The new coronavirus, first identified in China in December 2019, may also have been in France and the United States as early as December 2019. Doubtless you’ve heard anecdotal accounts from people who are sure they had it much earlier than it is known to have existed in the United States.

That’s not to say people weren’t dying of COVID-19 in the late summer and fall. No doubt they were. It’s just a question of whether the number of cases and number of deaths attributed to the disease were being inflated, intentionally or through negligence in testing design and procedure. Even in the pre-COVID era, doctors often had a difficult time determining precise cause of death in patients with multiple advanced chronic diseases. With a disease like COVID that has no clinical symptoms unique to it that are not shared by other respiratory, cardiovascular, and related diseases, determining whether someone died of COVID, with COVID, or without COVID but with a positive test is not an easy task. That’s especially true when the median age of death with COVID exceeds 80, higher than average life expectancy, and most deaths are accompanied by advanced comorbidities.

And it’s difficult to dismiss the fact that every possible effort to undermine Trump’s popularity was being pursued at the time by his enemies in officialdom. The domestic and global health agencies that are in a highly symbiotic relationship with the multi-national pharmaceutical industry and related power structures distrusted and despised Trump for being a most reluctant and clumsy spear-carrier for them (and for daring hype hydroxychloroquine, a drug that’s been successfully used for years with other conditions and showed real efficacy against coronavirus in trials reported in European journals, including those that have been quoted by Dr. Fauci related to other aspects).

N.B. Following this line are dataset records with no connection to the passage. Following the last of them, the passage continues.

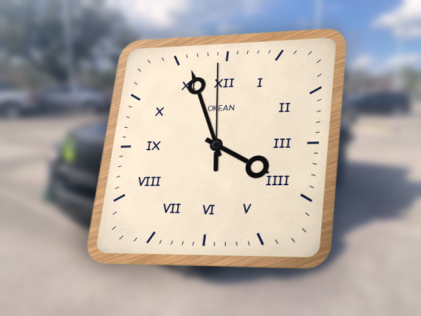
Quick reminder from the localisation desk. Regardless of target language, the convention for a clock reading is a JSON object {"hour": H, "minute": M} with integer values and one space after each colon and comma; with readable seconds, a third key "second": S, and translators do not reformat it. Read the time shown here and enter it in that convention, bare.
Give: {"hour": 3, "minute": 55, "second": 59}
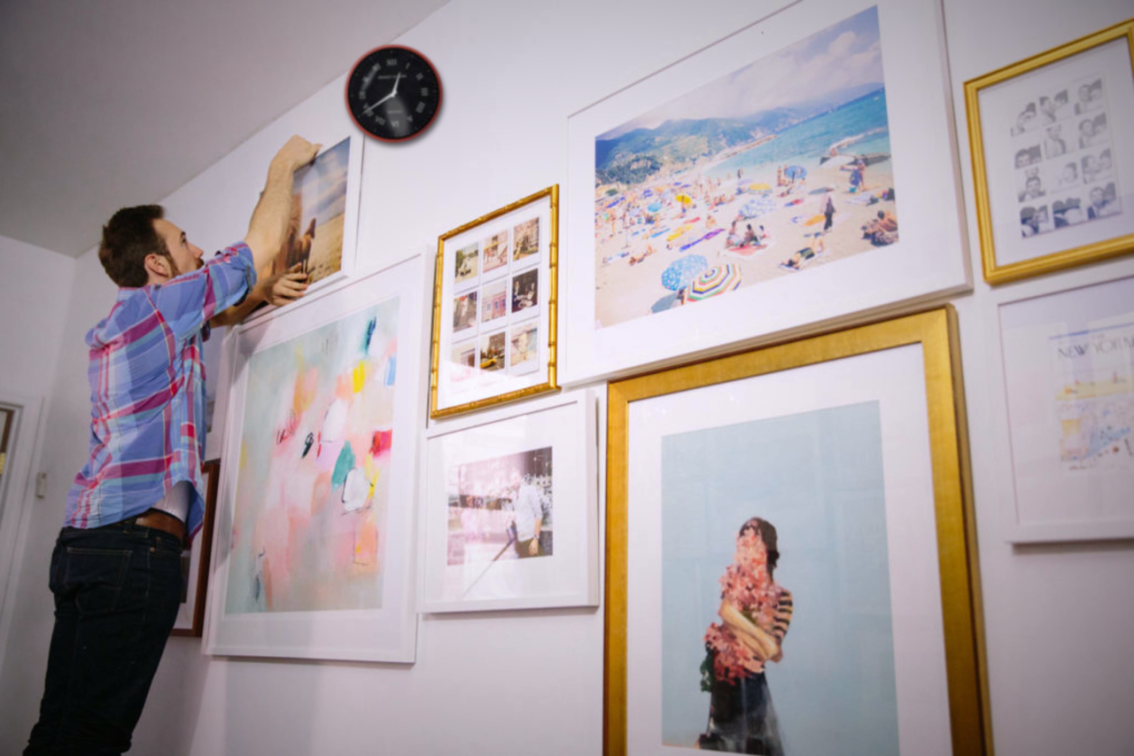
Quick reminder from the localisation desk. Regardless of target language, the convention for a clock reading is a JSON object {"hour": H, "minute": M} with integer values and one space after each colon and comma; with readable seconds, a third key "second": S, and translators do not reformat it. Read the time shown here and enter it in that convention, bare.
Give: {"hour": 12, "minute": 40}
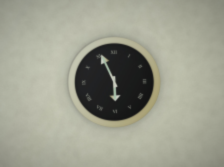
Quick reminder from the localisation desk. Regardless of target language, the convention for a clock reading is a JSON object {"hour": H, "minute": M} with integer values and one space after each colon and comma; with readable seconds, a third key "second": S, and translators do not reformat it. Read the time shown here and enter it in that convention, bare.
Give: {"hour": 5, "minute": 56}
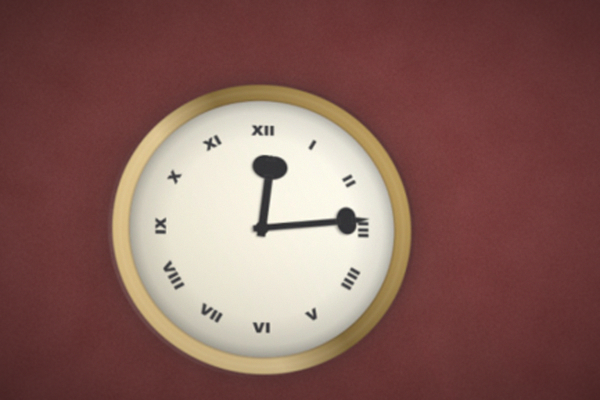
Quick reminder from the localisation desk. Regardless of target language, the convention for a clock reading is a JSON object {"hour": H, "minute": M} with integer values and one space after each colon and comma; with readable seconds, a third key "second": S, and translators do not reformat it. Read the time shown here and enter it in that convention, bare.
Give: {"hour": 12, "minute": 14}
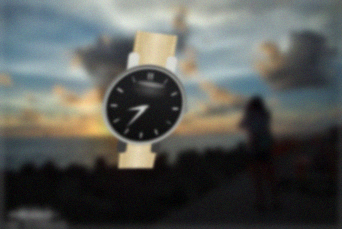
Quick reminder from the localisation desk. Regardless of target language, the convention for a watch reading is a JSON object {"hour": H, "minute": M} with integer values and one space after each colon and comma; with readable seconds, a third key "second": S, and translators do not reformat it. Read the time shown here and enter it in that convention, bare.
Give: {"hour": 8, "minute": 36}
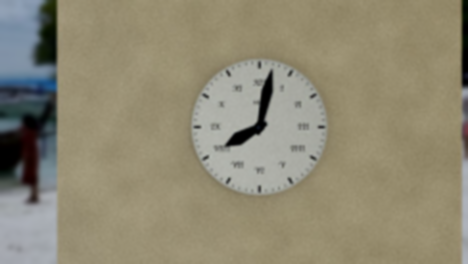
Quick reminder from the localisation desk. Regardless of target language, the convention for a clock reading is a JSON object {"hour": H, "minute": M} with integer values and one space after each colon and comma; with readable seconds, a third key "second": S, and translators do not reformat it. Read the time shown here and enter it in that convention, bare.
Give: {"hour": 8, "minute": 2}
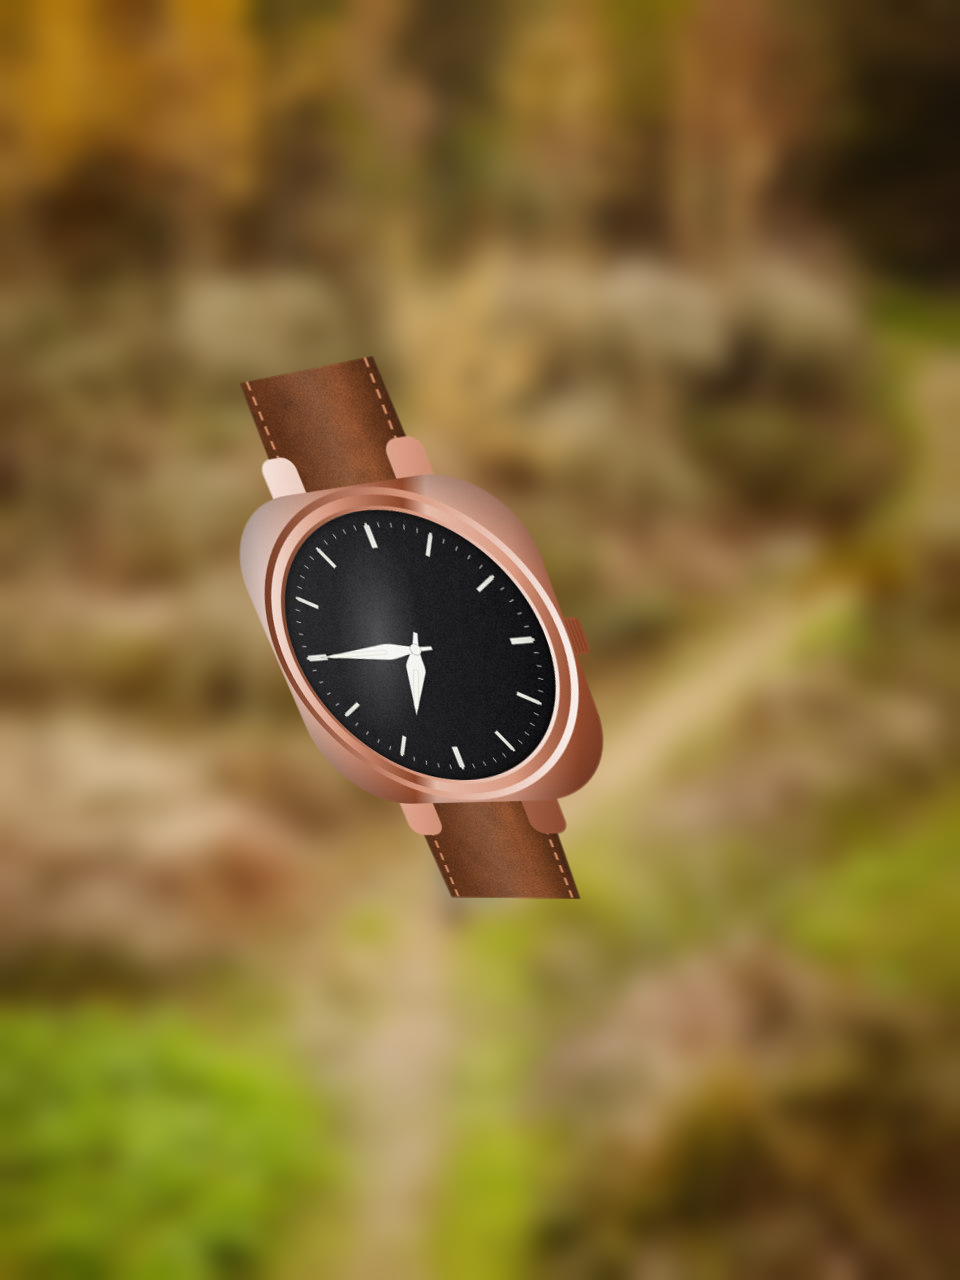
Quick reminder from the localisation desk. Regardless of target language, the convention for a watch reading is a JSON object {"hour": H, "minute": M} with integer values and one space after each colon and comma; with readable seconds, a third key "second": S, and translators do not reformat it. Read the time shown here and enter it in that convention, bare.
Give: {"hour": 6, "minute": 45}
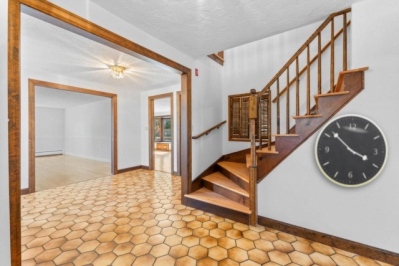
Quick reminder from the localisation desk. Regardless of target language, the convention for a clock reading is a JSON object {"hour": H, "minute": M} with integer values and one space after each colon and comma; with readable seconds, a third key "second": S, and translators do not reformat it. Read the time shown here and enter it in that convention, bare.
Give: {"hour": 3, "minute": 52}
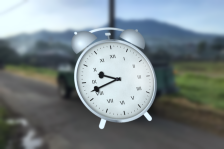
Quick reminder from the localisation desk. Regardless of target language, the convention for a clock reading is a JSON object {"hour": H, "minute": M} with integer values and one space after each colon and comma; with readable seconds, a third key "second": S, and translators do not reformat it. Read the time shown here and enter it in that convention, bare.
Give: {"hour": 9, "minute": 42}
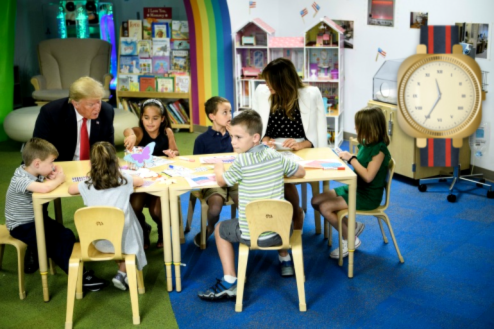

But they really had little to fear. Trump detected the political winds and quickly married himself to the vaccine efforts, authorizing and hyping as his personal project the very Operation Warp Speed that allowed brand-new vaccine technology, never before approved for human use, to be rushed through abbreviated testing and then into production. Wall Street expects Pfizer and Moderna to make no less than $30 billion in 2021 from their experimental vaccines, absolutely free and clear from any liability for harm they may cause. And tens of millions will be clamoring for them, in abject fear due to numbers that just might bear little relation to reality.

The only question is, now that those numbers have served their purpose, how soon will they be brought back down to reality, and how will public health officials rationalize their failure to address the problems with excessive PCR cycle thresholds that have been known since the inception of the pandemic, and obfuscated for just as long? My guess is heads will never roll. They never do with these people.

Richie Graham is based in Little Rock Arkansas USA and writes from a free-market libertarian, anti-interventionist perspective.